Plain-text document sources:
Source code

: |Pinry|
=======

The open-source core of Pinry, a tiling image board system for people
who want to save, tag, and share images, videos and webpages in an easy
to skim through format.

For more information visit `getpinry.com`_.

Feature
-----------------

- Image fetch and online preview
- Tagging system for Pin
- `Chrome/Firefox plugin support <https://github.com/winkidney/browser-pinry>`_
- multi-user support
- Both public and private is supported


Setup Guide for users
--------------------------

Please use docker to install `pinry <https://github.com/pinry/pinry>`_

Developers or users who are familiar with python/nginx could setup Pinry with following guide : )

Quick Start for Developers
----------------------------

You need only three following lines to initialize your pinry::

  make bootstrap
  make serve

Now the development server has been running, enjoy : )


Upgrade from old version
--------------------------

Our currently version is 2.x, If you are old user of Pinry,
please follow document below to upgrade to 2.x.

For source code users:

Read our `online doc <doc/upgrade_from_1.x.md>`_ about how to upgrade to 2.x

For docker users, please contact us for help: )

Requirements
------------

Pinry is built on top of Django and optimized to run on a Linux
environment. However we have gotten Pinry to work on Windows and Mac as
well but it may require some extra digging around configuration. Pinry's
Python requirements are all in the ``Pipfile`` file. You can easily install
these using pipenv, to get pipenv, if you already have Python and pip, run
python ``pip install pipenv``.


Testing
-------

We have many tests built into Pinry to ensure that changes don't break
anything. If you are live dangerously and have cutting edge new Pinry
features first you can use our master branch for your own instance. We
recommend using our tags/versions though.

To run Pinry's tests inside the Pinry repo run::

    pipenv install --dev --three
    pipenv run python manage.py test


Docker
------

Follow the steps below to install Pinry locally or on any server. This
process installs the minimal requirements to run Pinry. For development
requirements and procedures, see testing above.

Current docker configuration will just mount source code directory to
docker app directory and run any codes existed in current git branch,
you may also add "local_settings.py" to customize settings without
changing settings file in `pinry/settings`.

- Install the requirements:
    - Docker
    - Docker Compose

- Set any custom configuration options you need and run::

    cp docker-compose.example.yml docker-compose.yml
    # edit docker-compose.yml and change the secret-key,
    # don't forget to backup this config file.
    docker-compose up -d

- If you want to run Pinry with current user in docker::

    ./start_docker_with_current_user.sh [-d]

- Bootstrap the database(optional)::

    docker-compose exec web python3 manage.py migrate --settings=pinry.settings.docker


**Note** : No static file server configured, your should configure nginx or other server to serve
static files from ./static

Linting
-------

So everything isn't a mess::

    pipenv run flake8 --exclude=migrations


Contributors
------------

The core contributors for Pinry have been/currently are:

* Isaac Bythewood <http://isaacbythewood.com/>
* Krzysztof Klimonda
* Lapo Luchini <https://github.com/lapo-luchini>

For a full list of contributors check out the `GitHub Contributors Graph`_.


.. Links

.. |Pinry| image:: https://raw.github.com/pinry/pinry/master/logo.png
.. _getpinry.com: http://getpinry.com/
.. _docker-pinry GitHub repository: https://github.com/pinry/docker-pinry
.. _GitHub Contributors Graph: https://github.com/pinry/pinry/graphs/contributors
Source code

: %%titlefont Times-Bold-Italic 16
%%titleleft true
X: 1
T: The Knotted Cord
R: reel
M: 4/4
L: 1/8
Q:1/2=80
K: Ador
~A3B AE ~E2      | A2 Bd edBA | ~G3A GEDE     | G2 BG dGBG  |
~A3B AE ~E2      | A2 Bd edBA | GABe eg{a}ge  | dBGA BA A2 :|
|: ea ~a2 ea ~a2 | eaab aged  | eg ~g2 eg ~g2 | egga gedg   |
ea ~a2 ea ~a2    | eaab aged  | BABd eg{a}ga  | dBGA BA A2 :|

Exercise directions ▸ Copy out every record exactly.

Written response ▸
Source code

: |Pinry|
=======

The open-source core of Pinry, a tiling image board system for people
who want to save, tag, and share images, videos and webpages in an easy
to skim through format.

For more information visit `getpinry.com`_.

Feature
-----------------

- Image fetch and online preview
- Tagging system for Pin
- `Chrome/Firefox plugin support <https://github.com/winkidney/browser-pinry>`_
- multi-user support
- Both public and private is supported


Setup Guide for users
--------------------------

Please use docker to install `pinry <https://github.com/pinry/pinry>`_

Developers or users who are familiar with python/nginx could setup Pinry with following guide : )

Quick Start for Developers
----------------------------

You need only three following lines to initialize your pinry::

  make bootstrap
  make serve

Now the development server has been running, enjoy : )


Upgrade from old version
--------------------------

Our currently version is 2.x, If you are old user of Pinry,
please follow document below to upgrade to 2.x.

For source code users:

Read our `online doc <doc/upgrade_from_1.x.md>`_ about how to upgrade to 2.x

For docker users, please contact us for help: )

Requirements
------------

Pinry is built on top of Django and optimized to run on a Linux
environment. However we have gotten Pinry to work on Windows and Mac as
well but it may require some extra digging around configuration. Pinry's
Python requirements are all in the ``Pipfile`` file. You can easily install
these using pipenv, to get pipenv, if you already have Python and pip, run
python ``pip install pipenv``.


Testing
-------

We have many tests built into Pinry to ensure that changes don't break
anything. If you are live dangerously and have cutting edge new Pinry
features first you can use our master branch for your own instance. We
recommend using our tags/versions though.

To run Pinry's tests inside the Pinry repo run::

    pipenv install --dev --three
    pipenv run python manage.py test


Docker
------

Follow the steps below to install Pinry locally or on any server. This
process installs the minimal requirements to run Pinry. For development
requirements and procedures, see testing above.

Current docker configuration will just mount source code directory to
docker app directory and run any codes existed in current git branch,
you may also add "local_settings.py" to customize settings without
changing settings file in `pinry/settings`.

- Install the requirements:
    - Docker
    - Docker Compose

- Set any custom configuration options you need and run::

    cp docker-compose.example.yml docker-compose.yml
    # edit docker-compose.yml and change the secret-key,
    # don't forget to backup this config file.
    docker-compose up -d

- If you want to run Pinry with current user in docker::

    ./start_docker_with_current_user.sh [-d]

- Bootstrap the database(optional)::

    docker-compose exec web python3 manage.py migrate --settings=pinry.settings.docker


**Note** : No static file server configured, your should configure nginx or other server to serve
static files from ./static

Linting
-------

So everything isn't a mess::

    pipenv run flake8 --exclude=migrations


Contributors
------------

The core contributors for Pinry have been/currently are:

* Isaac Bythewood <http://isaacbythewood.com/>
* Krzysztof Klimonda
* Lapo Luchini <https://github.com/lapo-luchini>

For a full list of contributors check out the `GitHub Contributors Graph`_.


.. Links

.. |Pinry| image:: https://raw.github.com/pinry/pinry/master/logo.png
.. _getpinry.com: http://getpinry.com/
.. _docker-pinry GitHub repository: https://github.com/pinry/docker-pinry
.. _GitHub Contributors Graph: https://github.com/pinry/pinry/graphs/contributors
Source code

: %%titlefont Times-Bold-Italic 16
%%titleleft true
X: 1
T: The Knotted Cord
R: reel
M: 4/4
L: 1/8
Q:1/2=80
K: Ador
~A3B AE ~E2      | A2 Bd edBA | ~G3A GEDE     | G2 BG dGBG  |
~A3B AE ~E2      | A2 Bd edBA | GABe eg{a}ge  | dBGA BA A2 :|
|: ea ~a2 ea ~a2 | eaab aged  | eg ~g2 eg ~g2 | egga gedg   |
ea ~a2 ea ~a2    | eaab aged  | BABd eg{a}ga  | dBGA BA A2 :|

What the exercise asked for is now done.